Ela respirou fundo, e disse:
- Cláudio, acho que não é hora de conversamos bem aqui, em frente à minha casa, a esta hora da noite. Aqui é perigoso. E quero que entenda que gosto de você, que não vou iludí-lo, dizendo que te amo. Isso seria uma mentira. Gosto de você, somos confidentes, mas não te amo.
- Gisele...
- Desculpe... amanhã conversamos.

E já ia fechando o portão externo de sua casa, de grades com lanças pontiagudas. Cláudio insistia em falar. Ela o ignorava, indo do portão até a porta de madeira que estava trancada.
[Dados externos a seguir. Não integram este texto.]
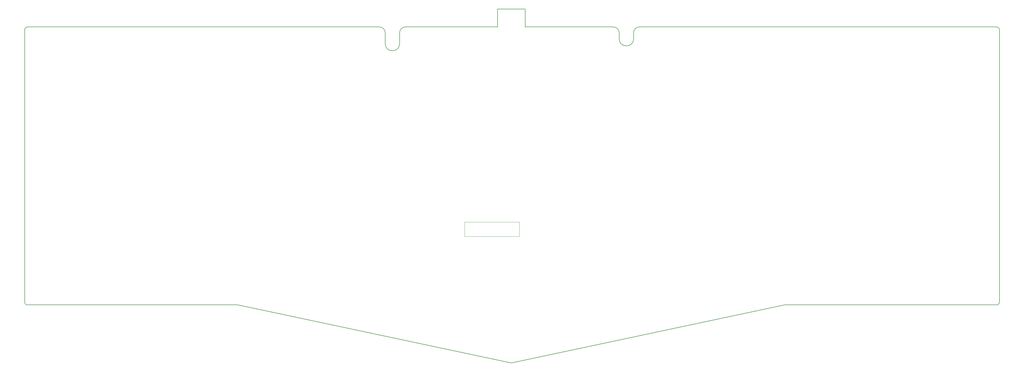
<source format=gbr>
%TF.GenerationSoftware,KiCad,Pcbnew,(5.1.10-1-10_14)*%
%TF.CreationDate,2021-06-03T00:35:35+07:00*%
%TF.ProjectId,geulis,6765756c-6973-42e6-9b69-6361645f7063,rev?*%
%TF.SameCoordinates,Original*%
%TF.FileFunction,Profile,NP*%
%FSLAX46Y46*%
G04 Gerber Fmt 4.6, Leading zero omitted, Abs format (unit mm)*
G04 Created by KiCad (PCBNEW (5.1.10-1-10_14)) date 2021-06-03 00:35:35*
%MOMM*%
%LPD*%
G01*
G04 APERTURE LIST*
%TA.AperFunction,Profile*%
%ADD10C,0.050000*%
%TD*%
%TA.AperFunction,Profile*%
%ADD11C,0.150000*%
%TD*%
G04 APERTURE END LIST*
D10*
X196250274Y60926054D02*
X177250273Y60926051D01*
X196250278Y55926055D02*
X196250274Y60926054D01*
X177250277Y55926050D02*
X196250278Y55926055D01*
X177250273Y60926051D02*
X177250277Y55926050D01*
D11*
X25096495Y42749457D02*
X25096495Y43185349D01*
X25096493Y38685347D02*
X25096490Y33749452D01*
X147834244Y128587398D02*
G75*
G02*
X149834243Y126587397I-1J-2000000D01*
G01*
X154834242Y126587402D02*
G75*
G02*
X156834244Y128587402I2000001J-1D01*
G01*
X228779534Y128587395D02*
G75*
G02*
X230779543Y126587406I10J-1999999D01*
G01*
X235779540Y126587401D02*
G75*
G02*
X237779539Y128587404I2000001J2D01*
G01*
X156834244Y128587402D02*
X188691293Y128587398D01*
X149834243Y122829265D02*
X149834243Y126587397D01*
X154834242Y122829256D02*
X154834239Y126587399D01*
X237779539Y128587404D02*
X361335247Y128587396D01*
X230779543Y124509722D02*
X230779543Y126587406D01*
X235779537Y124509718D02*
X235779543Y126587400D01*
X26096494Y32247393D02*
G75*
G02*
X25096493Y33247400I3J1000004D01*
G01*
X362335246Y33247397D02*
G75*
G02*
X361335243Y32247396I-1000002J1D01*
G01*
X361335240Y128587400D02*
G75*
G02*
X362335242Y127587400I1J-1000001D01*
G01*
X25096494Y127587402D02*
G75*
G02*
X26096492Y128587398I999997J-1D01*
G01*
X25096495Y42749457D02*
X25096493Y38685347D01*
X25096495Y127587409D02*
X25096495Y43185349D01*
X25096490Y33749452D02*
X25096493Y33247400D01*
X26096494Y32247411D02*
X98788976Y32247395D01*
X98788976Y32247395D02*
X193466492Y12123075D01*
X193466492Y12123075D02*
X288144009Y32247404D01*
X288144009Y32247404D02*
X361335243Y32247396D01*
X362335242Y127587400D02*
X362335243Y33247398D01*
X198241695Y128587403D02*
X228779545Y128587392D01*
X198241695Y128587403D02*
X198241696Y134759297D01*
X198241696Y134759297D02*
X188691293Y134759301D01*
X188691293Y134759301D02*
X188691293Y128587398D01*
X26096492Y128587398D02*
X147834238Y128587402D01*
X235779541Y124509722D02*
G75*
G02*
X230779543Y124509722I-2499999J0D01*
G01*
X154834235Y122829245D02*
G75*
G02*
X149834243Y122829265I-2499996J10D01*
G01*
M02*

</source>
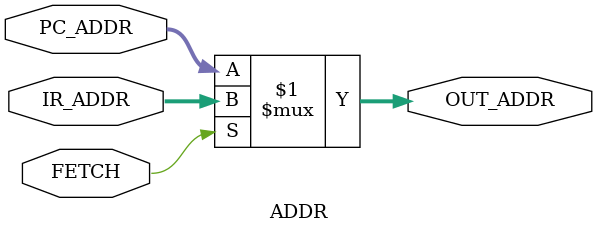
<source format=v>
module ADDR(FETCH,IR_ADDR,PC_ADDR,OUT_ADDR);
//地址选择器，选择ROM地址或者RAM地址
input FETCH;
input[12:0] IR_ADDR;
input[12:0] PC_ADDR;
output[12:0] OUT_ADDR;

assign OUT_ADDR=FETCH?IR_ADDR:PC_ADDR;
endmodule

</source>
Cláudio começou a chorar, e implorava à Gisele que voltasse, com o rosto entre as grades do portão. Ela procurava a chave da porta em sua bolsa, e ainda o ignorava.

- Gisele, por favor... escute, eu não posso aceitar isso, não consigo entender! Eu te amo! Gisele!
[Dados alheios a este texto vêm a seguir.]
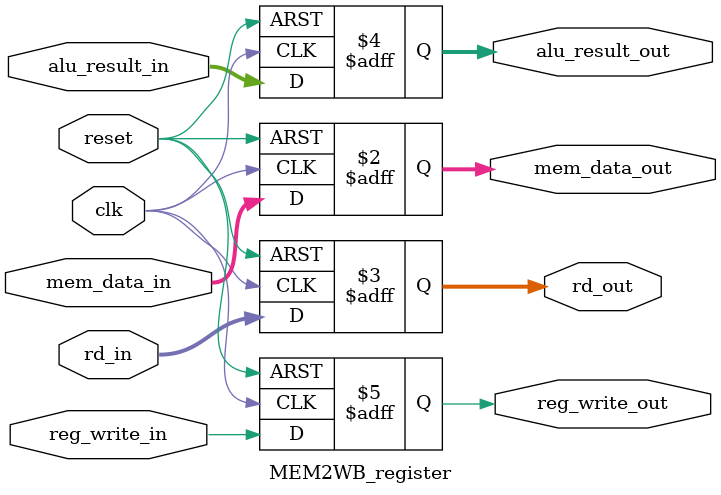
<source format=v>
module MEM2WB_register (
    input clk,
    input reset,

    input [31:0] mem_data_in,   // 来自 DataMemory 的输出
    input [4:0] rd_in,
    input [31:0] alu_result_in,
    input reg_write_in,
    output reg [31:0] mem_data_out,  // 送 WB 阶段
    output reg [4:0] rd_out,
    output reg [31:0] alu_result_out,
    output reg reg_write_out
);

    always @(posedge clk or posedge reset) begin
        if (reset) begin
            mem_data_out <= 32'b0;
            rd_out <= 5'b0;
            alu_result_out <= 32'b0;
            reg_write_out <= 1'b0;  
        end else begin
            mem_data_out <= mem_data_in;
            rd_out <= rd_in;
            alu_result_out <= alu_result_in;
            reg_write_out <= reg_write_in;
        end
    end

endmodule
 
</source>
Quando Gisele achou a chave, Cláudio começou a balançar o portão, de maneira quase infantil, como criança que, quando quer algo, não lhe é concedido.

Gisele parou, segurando o molho de chaves, e disse-lhe, com veemência:
- Calma, Cláudio! Quer acordar a vizinhança?
- Só paro se vier aqui.
- Tchau! - e voltou-se para a porta de madeira.
- Gisele! Gisele! - gritava nervosamente Cláudio.
- Tudo bem, Cláudio! Deixa de ser escandaloso! O que deu em você? Nunca te vi assim, que nem louco! Pensava que você fosse mais equilibrado! - e chegou perto de Cláudio, pelo lado de dentro do portão.
- Gisele, me escute. Você sabe que sou apaixonado por você. E sempre evita este assunto. Você sempre alimenta minha esperança. Vem cá, me beija, por favor.
- Você disse que iria só conversar, não quero te beijar.
- Gisele, quero que sinta minha paixão por você, pelo calor do meu beijo. Faz um ano que te amo - choramingava Cláudio.
- Não quero te beijar. Não gosto de você, e se continuar com esta loucura, não quero mais falar com você.
- Não me conformo em não ter você, Gisele. Quero você, você não pode me rejeitar após tudo que fiz por você. Gisele!
- Adeus! - disse Gisele, virando-se de costas. Cláudio enfiou um braço pelo portão, segurando Gisele pela cintura, de costas, puxando-a contra as grades, encostando um canivete em seu pescoço.
- Se gritar agora, te mato. Fica quieta! - disse Cláudio, descontrolado, tapando sua boca com força, com sua mão. Pegou as chaves que estavam na mão de Gisele, e conseguiu abrir o portão para fora, puxando-a violentamente para fora da casa.
Gisele tentava gritar, mas Cláudio era muito forte, e a segurava pela cabeça, tampando sua boca, abafando os gritos. Jogou a chave no chão e encostou novamente o canivete no pescoço da moça, que suava e tremia, tentando gritar e fugir.
Cláudio levou Gisele para um beco sem saída, longe das casas, perto de uma avenida barulhenta, em plena noite de quinta-feira. Desferiu tapas na moça com o lado de fora da mão, fazendo-a cair sentada junto ao muro. Com o canivete, rasgou-lhe as roupas de colegial, e em seguida as roupas íntimas. Abaixou a calça, e violentamente penetrou a garota, que chorava inutilmente, visto que não passavam transeuntes pelo beco. Sem forças, a garota mal conseguia reagir.

Após o estupro, Cláudio cortou-lhe impiedosamente a garganta com o canivete, subiu a calça, e deixou o corpo de Gisele estendido no chão. Deu-lhe um beijo na boca, e saiu correndo pela noite, entorpecido.